[Source records]
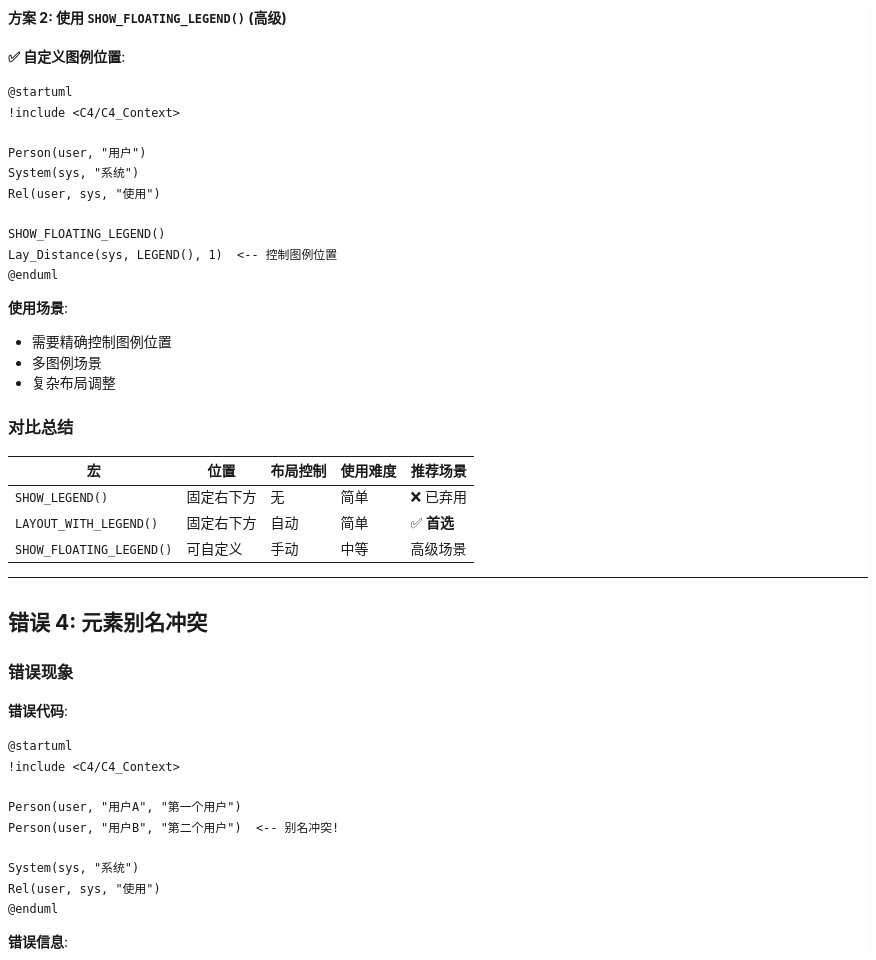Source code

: #### 方案 2: 使用 `SHOW_FLOATING_LEGEND()` (高级)

**✅ 自定义图例位置**:

```plantuml
@startuml
!include <C4/C4_Context>

Person(user, "用户")
System(sys, "系统")
Rel(user, sys, "使用")

SHOW_FLOATING_LEGEND()
Lay_Distance(sys, LEGEND(), 1)  <-- 控制图例位置
@enduml
```

**使用场景**:

- 需要精确控制图例位置
- 多图例场景
- 复杂布局调整

### 对比总结

| 宏                       | 位置       | 布局控制 | 使用难度 | 推荐场景    |
| ------------------------ | ---------- | -------- | -------- | ----------- |
| `SHOW_LEGEND()`          | 固定右下方 | 无       | 简单     | ❌ 已弃用   |
| `LAYOUT_WITH_LEGEND()`   | 固定右下方 | 自动     | 简单     | ✅ **首选** |
| `SHOW_FLOATING_LEGEND()` | 可自定义   | 手动     | 中等     | 高级场景    |

---

## 错误 4: 元素别名冲突

### 错误现象

**错误代码**:

```plantuml
@startuml
!include <C4/C4_Context>

Person(user, "用户A", "第一个用户")
Person(user, "用户B", "第二个用户")  <-- 别名冲突!

System(sys, "系统")
Rel(user, sys, "使用")
@enduml
```

**错误信息**:
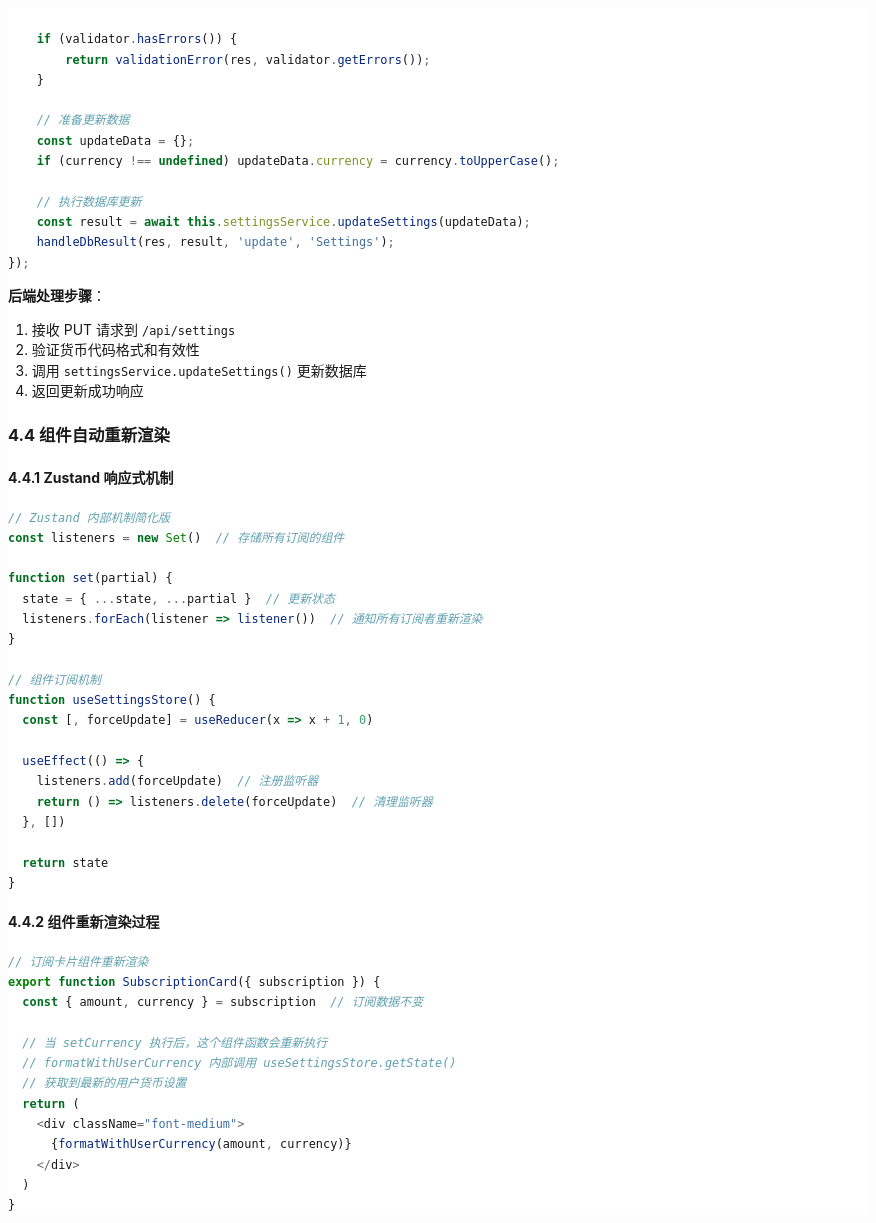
 ```javascript

    if (validator.hasErrors()) {
        return validationError(res, validator.getErrors());
    }

    // 准备更新数据
    const updateData = {};
    if (currency !== undefined) updateData.currency = currency.toUpperCase();

    // 执行数据库更新
    const result = await this.settingsService.updateSettings(updateData);
    handleDbResult(res, result, 'update', 'Settings');
});
```

**后端处理步骤**：
1. 接收 PUT 请求到 `/api/settings`
2. 验证货币代码格式和有效性
3. 调用 `settingsService.updateSettings()` 更新数据库
4. 返回更新成功响应

### 4.4 组件自动重新渲染

#### 4.4.1 Zustand 响应式机制

```typescript
// Zustand 内部机制简化版
const listeners = new Set()  // 存储所有订阅的组件

function set(partial) {
  state = { ...state, ...partial }  // 更新状态
  listeners.forEach(listener => listener())  // 通知所有订阅者重新渲染
}

// 组件订阅机制
function useSettingsStore() {
  const [, forceUpdate] = useReducer(x => x + 1, 0)

  useEffect(() => {
    listeners.add(forceUpdate)  // 注册监听器
    return () => listeners.delete(forceUpdate)  // 清理监听器
  }, [])

  return state
}
```

#### 4.4.2 组件重新渲染过程

```typescript
// 订阅卡片组件重新渲染
export function SubscriptionCard({ subscription }) {
  const { amount, currency } = subscription  // 订阅数据不变

  // 当 setCurrency 执行后，这个组件函数会重新执行
  // formatWithUserCurrency 内部调用 useSettingsStore.getState()
  // 获取到最新的用户货币设置
  return (
    <div className="font-medium">
      {formatWithUserCurrency(amount, currency)}
    </div>
  )
}
```
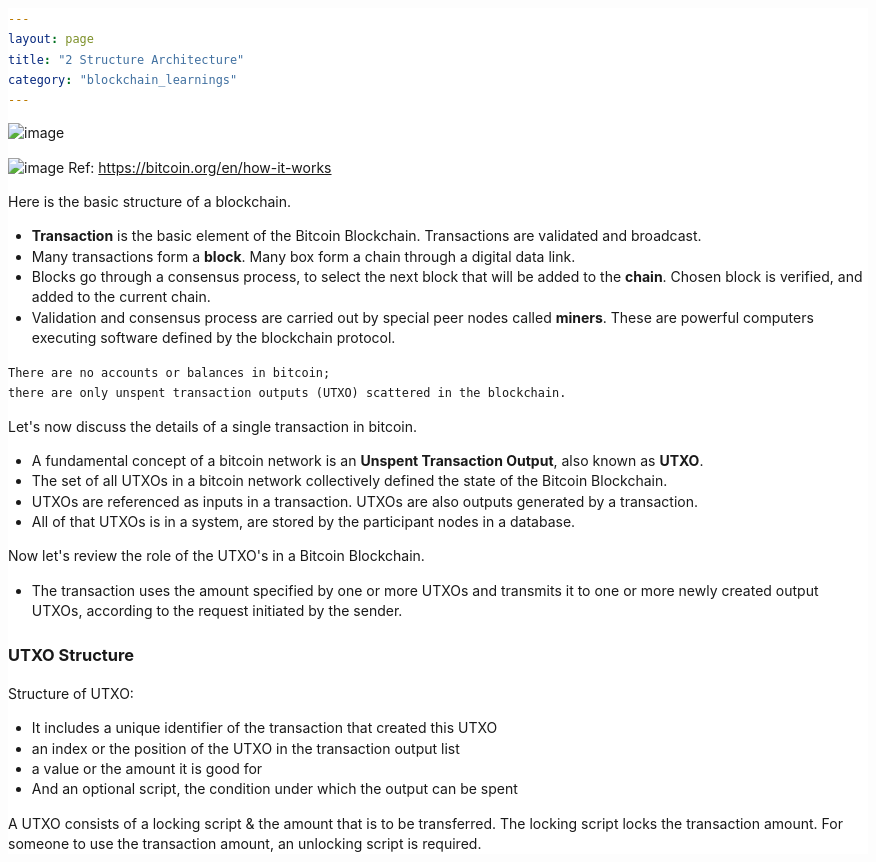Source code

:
 ```yaml
---
layout: page
title: "2 Structure Architecture"
category: "blockchain_learnings"
---
```


![image](https://github.com/user-attachments/assets/1c6bd9b7-01b7-4fa8-828c-370c681b1533)


![image](https://github.com/user-attachments/assets/a32b1f97-e944-4ed8-a61b-b495efe5e1b2)
Ref: https://bitcoin.org/en/how-it-works


Here is the basic structure of a blockchain. 
* **Transaction** is the basic element of the Bitcoin Blockchain. Transactions are validated and broadcast. 
* Many transactions form a **block**. Many box form a chain through a digital data link. 
* Blocks go through a consensus process, to select the next block that will be added to the **chain**. Chosen block is verified, and added to the current chain.
* Validation and consensus process are carried out by special peer nodes called **miners**. These are powerful computers executing software defined by the blockchain protocol. 

```
There are no accounts or balances in bitcoin; 
there are only unspent transaction outputs (UTXO) scattered in the blockchain.
```

Let's now discuss the details of a single transaction in bitcoin. 
* A fundamental concept of a bitcoin network is an **Unspent Transaction Output**, also known as **UTXO**. 
* The set of all UTXOs in a bitcoin network collectively defined the state of the Bitcoin Blockchain.
* UTXOs are referenced as inputs in a transaction. UTXOs are also outputs generated by a transaction.
* All of that UTXOs is in a system, are stored by the participant nodes in a database.


Now let's review the role of the UTXO's in a Bitcoin Blockchain.
* The transaction uses the amount specified by one or more UTXOs and transmits it to one or more newly created output UTXOs, according to the request initiated by the sender. 

### UTXO Structure

Structure of UTXO:
*  It includes a unique identifier of the transaction that created this UTXO
*  an index or the position of the UTXO in the transaction output list
*  a value or the amount it is good for
*  And an optional script, the condition under which the output can be spent

A UTXO consists of a locking script & the amount that is to be transferred. The locking script locks the transaction amount. For someone to use the transaction amount, an unlocking script is required.
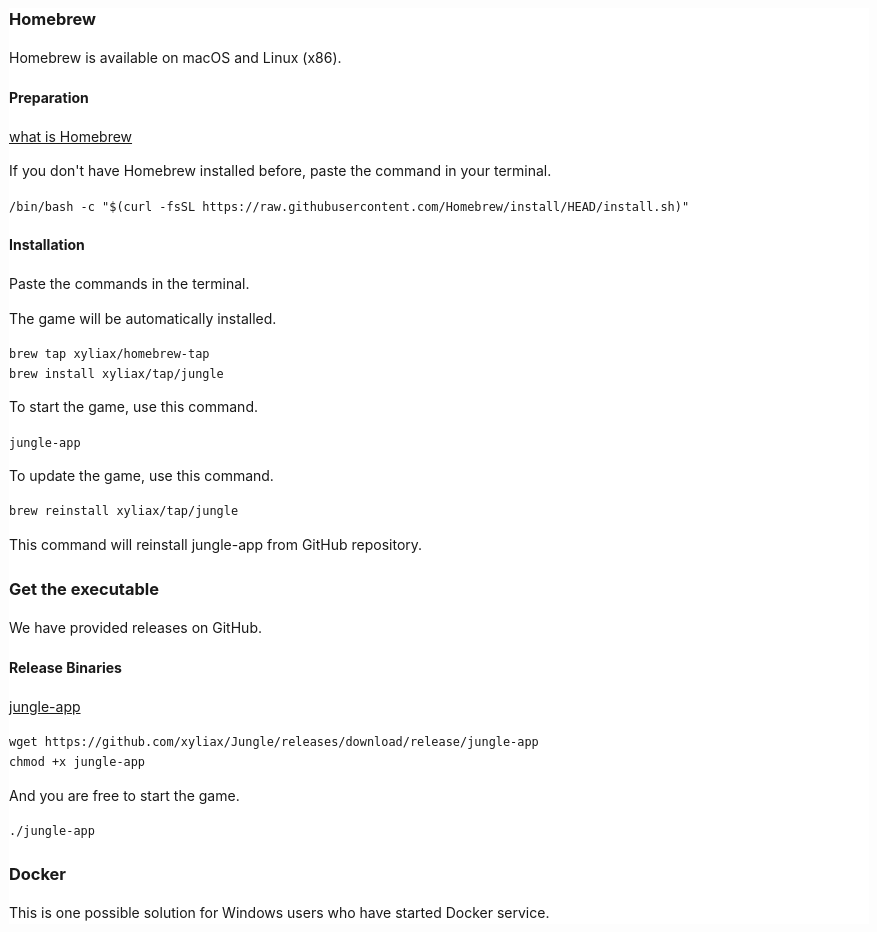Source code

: ### Homebrew

Homebrew is available on macOS and Linux (x86).

#### Preparation

[what is Homebrew](https://brew.sh/)

If you don't have Homebrew installed before, paste the command in your terminal.

```shell
/bin/bash -c "$(curl -fsSL https://raw.githubusercontent.com/Homebrew/install/HEAD/install.sh)"
```

#### Installation

Paste the commands in the terminal.

The game will be automatically installed.

```shell
brew tap xyliax/homebrew-tap
brew install xyliax/tap/jungle
```

To start the game, use this command.

```shell
jungle-app
```

To update the game, use this command.

```shell
brew reinstall xyliax/tap/jungle
```

This command will reinstall jungle-app from GitHub repository.

### Get the executable

We have provided releases on GitHub.

#### Release Binaries

[jungle-app](https://github.com/xyliax/Jungle/releases/download/release/jungle-app)

```shell
wget https://github.com/xyliax/Jungle/releases/download/release/jungle-app
chmod +x jungle-app
```

And you are free to start the game.

```shell
./jungle-app
```

### Docker

This is one possible solution for Windows users who have started Docker service.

Task description: Output the records above exactly; leave out the pictures.

Output:
Source code

: #### 方案 2: 使用 `SHOW_FLOATING_LEGEND()` (高级)

**✅ 自定义图例位置**:

```plantuml
@startuml
!include <C4/C4_Context>

Person(user, "用户")
System(sys, "系统")
Rel(user, sys, "使用")

SHOW_FLOATING_LEGEND()
Lay_Distance(sys, LEGEND(), 1)  <-- 控制图例位置
@enduml
```

**使用场景**:

- 需要精确控制图例位置
- 多图例场景
- 复杂布局调整

### 对比总结

| 宏                       | 位置       | 布局控制 | 使用难度 | 推荐场景    |
| ------------------------ | ---------- | -------- | -------- | ----------- |
| `SHOW_LEGEND()`          | 固定右下方 | 无       | 简单     | ❌ 已弃用   |
| `LAYOUT_WITH_LEGEND()`   | 固定右下方 | 自动     | 简单     | ✅ **首选** |
| `SHOW_FLOATING_LEGEND()` | 可自定义   | 手动     | 中等     | 高级场景    |

---

## 错误 4: 元素别名冲突

### 错误现象

**错误代码**:

```plantuml
@startuml
!include <C4/C4_Context>

Person(user, "用户A", "第一个用户")
Person(user, "用户B", "第二个用户")  <-- 别名冲突!

System(sys, "系统")
Rel(user, sys, "使用")
@enduml
```

**错误信息**:
 ```javascript

    if (validator.hasErrors()) {
        return validationError(res, validator.getErrors());
    }

    // 准备更新数据
    const updateData = {};
    if (currency !== undefined) updateData.currency = currency.toUpperCase();

    // 执行数据库更新
    const result = await this.settingsService.updateSettings(updateData);
    handleDbResult(res, result, 'update', 'Settings');
});
```

**后端处理步骤**：
1. 接收 PUT 请求到 `/api/settings`
2. 验证货币代码格式和有效性
3. 调用 `settingsService.updateSettings()` 更新数据库
4. 返回更新成功响应

### 4.4 组件自动重新渲染

#### 4.4.1 Zustand 响应式机制

```typescript
// Zustand 内部机制简化版
const listeners = new Set()  // 存储所有订阅的组件

function set(partial) {
  state = { ...state, ...partial }  // 更新状态
  listeners.forEach(listener => listener())  // 通知所有订阅者重新渲染
}

// 组件订阅机制
function useSettingsStore() {
  const [, forceUpdate] = useReducer(x => x + 1, 0)

  useEffect(() => {
    listeners.add(forceUpdate)  // 注册监听器
    return () => listeners.delete(forceUpdate)  // 清理监听器
  }, [])

  return state
}
```

#### 4.4.2 组件重新渲染过程

```typescript
// 订阅卡片组件重新渲染
export function SubscriptionCard({ subscription }) {
  const { amount, currency } = subscription  // 订阅数据不变

  // 当 setCurrency 执行后，这个组件函数会重新执行
  // formatWithUserCurrency 内部调用 useSettingsStore.getState()
  // 获取到最新的用户货币设置
  return (
    <div className="font-medium">
      {formatWithUserCurrency(amount, currency)}
    </div>
  )
}
```
Source code

:
 ```yaml
---
layout: page
title: "2 Structure Architecture"
category: "blockchain_learnings"
---
```


![image](https://github.com/user-attachments/assets/1c6bd9b7-01b7-4fa8-828c-370c681b1533)


![image](https://github.com/user-attachments/assets/a32b1f97-e944-4ed8-a61b-b495efe5e1b2)
Ref: https://bitcoin.org/en/how-it-works


Here is the basic structure of a blockchain. 
* **Transaction** is the basic element of the Bitcoin Blockchain. Transactions are validated and broadcast. 
* Many transactions form a **block**. Many box form a chain through a digital data link. 
* Blocks go through a consensus process, to select the next block that will be added to the **chain**. Chosen block is verified, and added to the current chain.
* Validation and consensus process are carried out by special peer nodes called **miners**. These are powerful computers executing software defined by the blockchain protocol. 

```
There are no accounts or balances in bitcoin; 
there are only unspent transaction outputs (UTXO) scattered in the blockchain.
```

Let's now discuss the details of a single transaction in bitcoin. 
* A fundamental concept of a bitcoin network is an **Unspent Transaction Output**, also known as **UTXO**. 
* The set of all UTXOs in a bitcoin network collectively defined the state of the Bitcoin Blockchain.
* UTXOs are referenced as inputs in a transaction. UTXOs are also outputs generated by a transaction.
* All of that UTXOs is in a system, are stored by the participant nodes in a database.


Now let's review the role of the UTXO's in a Bitcoin Blockchain.
* The transaction uses the amount specified by one or more UTXOs and transmits it to one or more newly created output UTXOs, according to the request initiated by the sender. 

### UTXO Structure

Structure of UTXO:
*  It includes a unique identifier of the transaction that created this UTXO
*  an index or the position of the UTXO in the transaction output list
*  a value or the amount it is good for
*  And an optional script, the condition under which the output can be spent

A UTXO consists of a locking script & the amount that is to be transferred. The locking script locks the transaction amount. For someone to use the transaction amount, an unlocking script is required.
Source code

: ### Homebrew

Homebrew is available on macOS and Linux (x86).

#### Preparation

[what is Homebrew](https://brew.sh/)

If you don't have Homebrew installed before, paste the command in your terminal.

```shell
/bin/bash -c "$(curl -fsSL https://raw.githubusercontent.com/Homebrew/install/HEAD/install.sh)"
```

#### Installation

Paste the commands in the terminal.

The game will be automatically installed.

```shell
brew tap xyliax/homebrew-tap
brew install xyliax/tap/jungle
```

To start the game, use this command.

```shell
jungle-app
```

To update the game, use this command.

```shell
brew reinstall xyliax/tap/jungle
```

This command will reinstall jungle-app from GitHub repository.

### Get the executable

We have provided releases on GitHub.

#### Release Binaries

[jungle-app](https://github.com/xyliax/Jungle/releases/download/release/jungle-app)

```shell
wget https://github.com/xyliax/Jungle/releases/download/release/jungle-app
chmod +x jungle-app
```

And you are free to start the game.

```shell
./jungle-app
```

### Docker

This is one possible solution for Windows users who have started Docker service.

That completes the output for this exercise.